Patient was extubated immediately after emergence from anesthesia. Immediate post-op examination revealed complete consciousness without any significant changes in pre-operative motor status and with no surgically imposed new focal neurological deficit. Patient was admitted to pediatric ICU. On first post-operative day, there was considerable improvement in patient motor status with 3/5 and 4/5 muscle forces of left upper and lower extremities respectively. Agitation resolved and he had complete tolerance of oral feeding. Post-operative contrast enhanced MRI was performed on the day after surgery which demonstrated gross total resection with no signs of enhancing tumor or hemorrhage in the surgical cavity (Figure 3).
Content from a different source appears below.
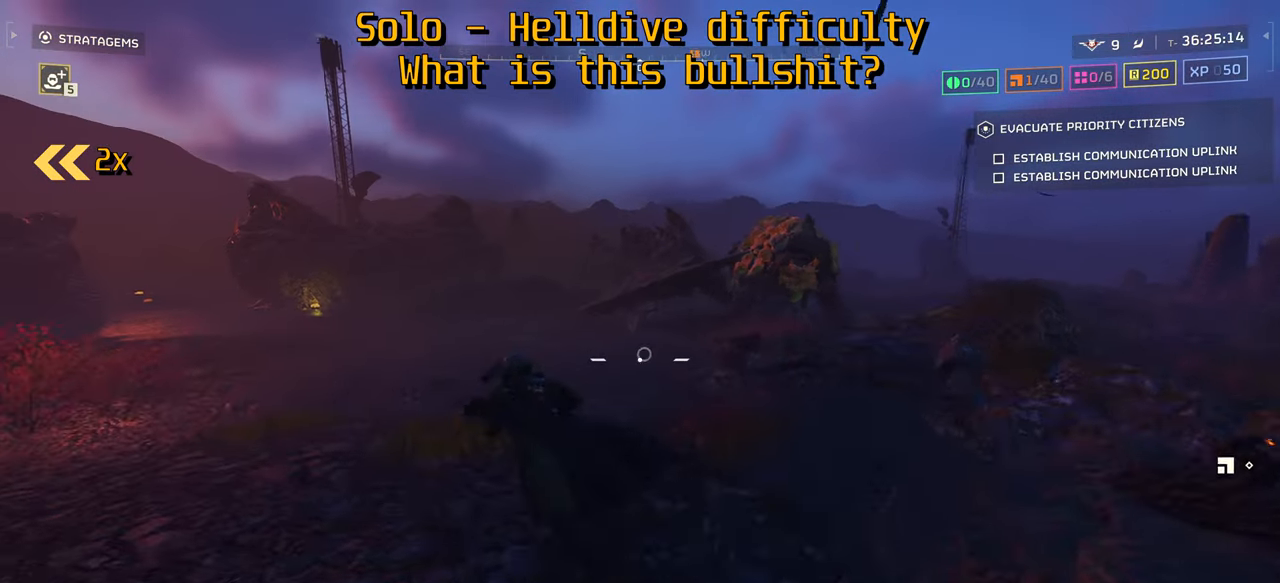
{"keys": ["w"], "mouse": [], "events": []}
After a 2-day care in pediatric ICU, patient passed another uneventful day in pediatric neurosurgery ward and was subsequently discharged from hospital with medication and physical therapy orders.
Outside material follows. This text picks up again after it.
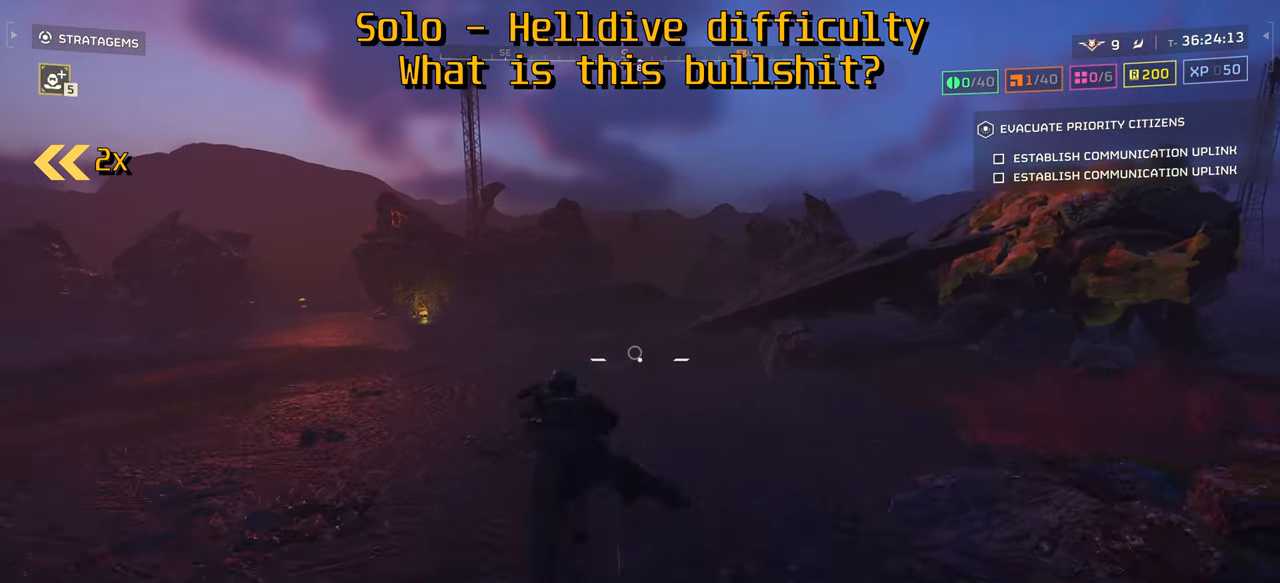
{"keys": ["w"], "mouse": [], "events": []}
Patient was brought to us 4 days later with subgaleal CSF collection in the surgical site without any signs of infection or raised ICP. This was managed conservatively with intermittent application of compressive dressing at home and on subsequent follow-up visit 10 days later there were no signs of pseudomeningocele in place. Neurological status was significantly improved and patient was able to walk independently but there was still a 4/5 paresis in left upper hand. After 4 months follow up, there is no sign of tumor recurrence and patient performs well without significant complaint or neurological deficit.
Histopathological examination revealed a moderately cellular mixed glioneuronal neoplasm in a myxoid bachground forming numerous perivascular pseudorosettes. Tumor cells were round and monotonous with low mitotic rate. Necrosis, atypia and endothelial proliferation were all absent (Figure 4). Immunohistochemistry (IHC) staining was positive for vimentin, S100, synaptophysin (scattered cells) and NSE and negative for EMA and CK. Also, 3% of cells were positive for Ki-67. These findings were consistent with PGNT (WHO grade I).